A Step-By-Step Guide

Before you start contacting potential voice actors, there are several things you can do to help narrow down the huge range of professional voice over artists working in the industry. Look at any voice agent website or Google for a voice artist, and you can quickly become overwhelmed by the choices out there. So, before you plunge into the world of voice actors, it's essential to spend time building a picture of your project—a mood board in effect. Here are some questions you can ask to help narrow down the field.

Essential Questions To Ask About Your Project

1. What’s the purpose of your project? Is the purpose of your project to engage an audience? Is it to teach young learners? Perhaps you are explaining something about a company product or service? Are you intending to inform people? This will enable you to identify the overarching intention of your video and will help later on when you ask a voice artist to give an audition.

2. What outcome are you looking for? What do you want the viewer or listener to do? Do you want them to learn about a product or service, understand more about your brand, be informed or educated, know better how to do something? This will help determine the tone and pace of a voice artist’s delivery of your script.
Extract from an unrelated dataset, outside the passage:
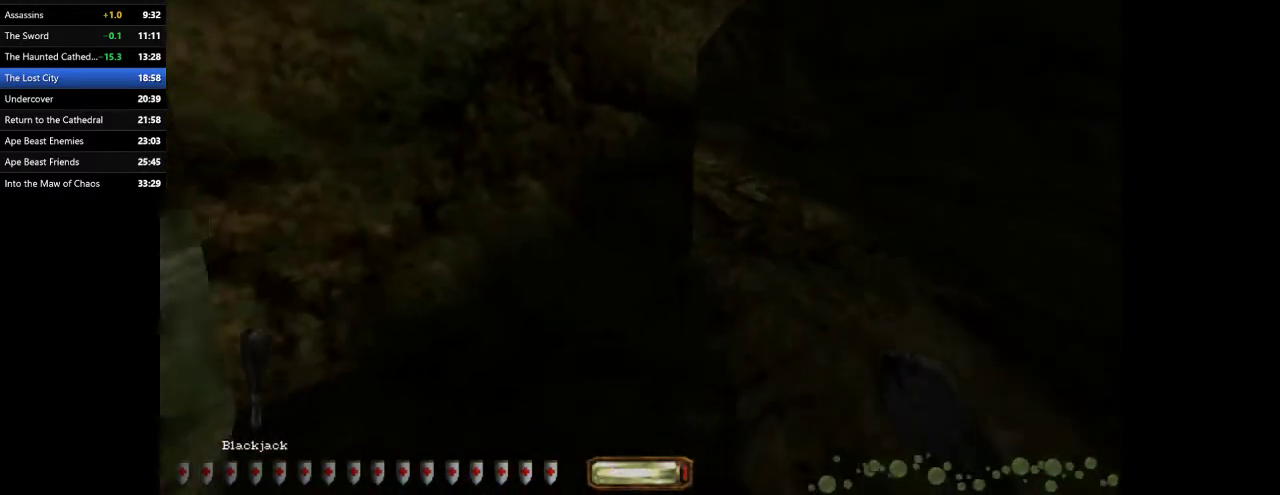
{"keys": ["d", "w"], "mouse": [], "events": [[67, "mouse_left", "down"], [133, "mouse_left", "up"], [367, "mouse_left", "down"], [433, "mouse_left", "up"]]}
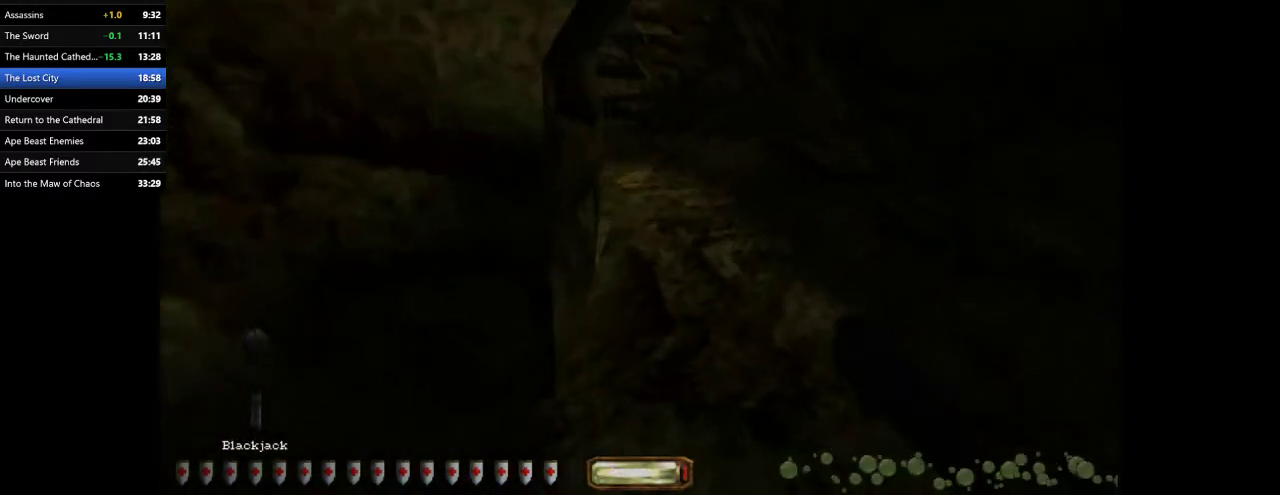
{"keys": ["d", "w"], "mouse": [], "events": [[100, "1", "down"], [200, "1", "up"], [333, "2", "down"], [400, "2", "up"]]}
3. Think about your company's or organization's brand. What is the tone, feel, and culture of your organization? Is it corporate? Quirky, creative, and edgy? Innovative and ambitious? This may help decide the timbre of your voice. With a homely and reliable brand, for example, you will probably want a more mature voice, which is warm and reassuring. But for a brand that sees itself as cutting edge, a youthful voice may work better.

4. Who is your target audience? It is crucial you spend time describing who you are talking to. Are they predominantly male or female? What age demographic are they? Do they live in a particular geographic area? What are the selling points or emotional touchpoints your target audience will respond to? It may seem obvious to use a female voice artist for a product or service used by women and vice versa, however, you may want to read my article about the preferences for a male or female voice and how non-gender stereotyping can be used to great effect.

Getting Your Script Together

So you’ve put together your project’s mood board and have a really clear idea of the sort of voice artist who will best represent your brand, service, or project. But before you start contacting potential voice artists, you’ll need to have your script ready. From a voice artist’s perspective, there are several things to consider which will help a voice artist bring your script to life.

Always remember that your script should be written as though it's going to be read, and the best way to check if it’s reading as you want it to be said is to read it out loud. Reading it in your head does not have the same effect.

Whilst not essential until you’ve actually engaged your voice artist, there are several other points to writing a script such as punctuation, clarity, and spelling to save your voice artist from coming back to you to check. You can read more here.

Where To Find A Voice Artist

Now come the internet haystack and your search for a needle! Rather than spending days going down a rabbit hole, there are several ways to ensure you can find professional voice actors.

More and more people are searching via the internet with search terms such as “corporate voice over” or “British female voiceover artist” but if you go this route, make sure you listen to their demos for the quality of the recording and whether they have testimonials. Check if they are active on social media, especially LinkedIn, as it's hard work posting regularly on social media if you’re an amateur.

One of the best ways is to ask for a referral. If you are working with a video production company, they will have a roster of voice talents who they know can deliver. Or, are there colleagues in your industry who have used a voice artist? And if that recommendation is not the voice you’re looking for, ask the voice actor for referrals. We all have a list of fellow professional voice over artists we know either personally or through work.

 

Online casting sites or pay to play sites have thousands of artists who bid to audition for the job. You upload the details of your project and a sample of the script, but you’ll receive hundreds of auditions in return, which can be overwhelming. There are many such sites out there, some that spend a lot of money to get high up in Google rankings and some that take a very large portion of the fee.

There was a time when the only way to find a voice artist was through an agent and if you go this route, the talent on their books is excellent. They will guide you through the process and send you a handful of their talent who they think fit your criteria.

Voice casting platforms are slightly different to online casting sites in that they connect you directly to vetted professionals, have transparent rates (and expect you to pay standard industry rates), and will often select talent before posting the job. I work with a few, all of whom I recommend: VoicesUK, Voicecrafters, and Outspoken Voices.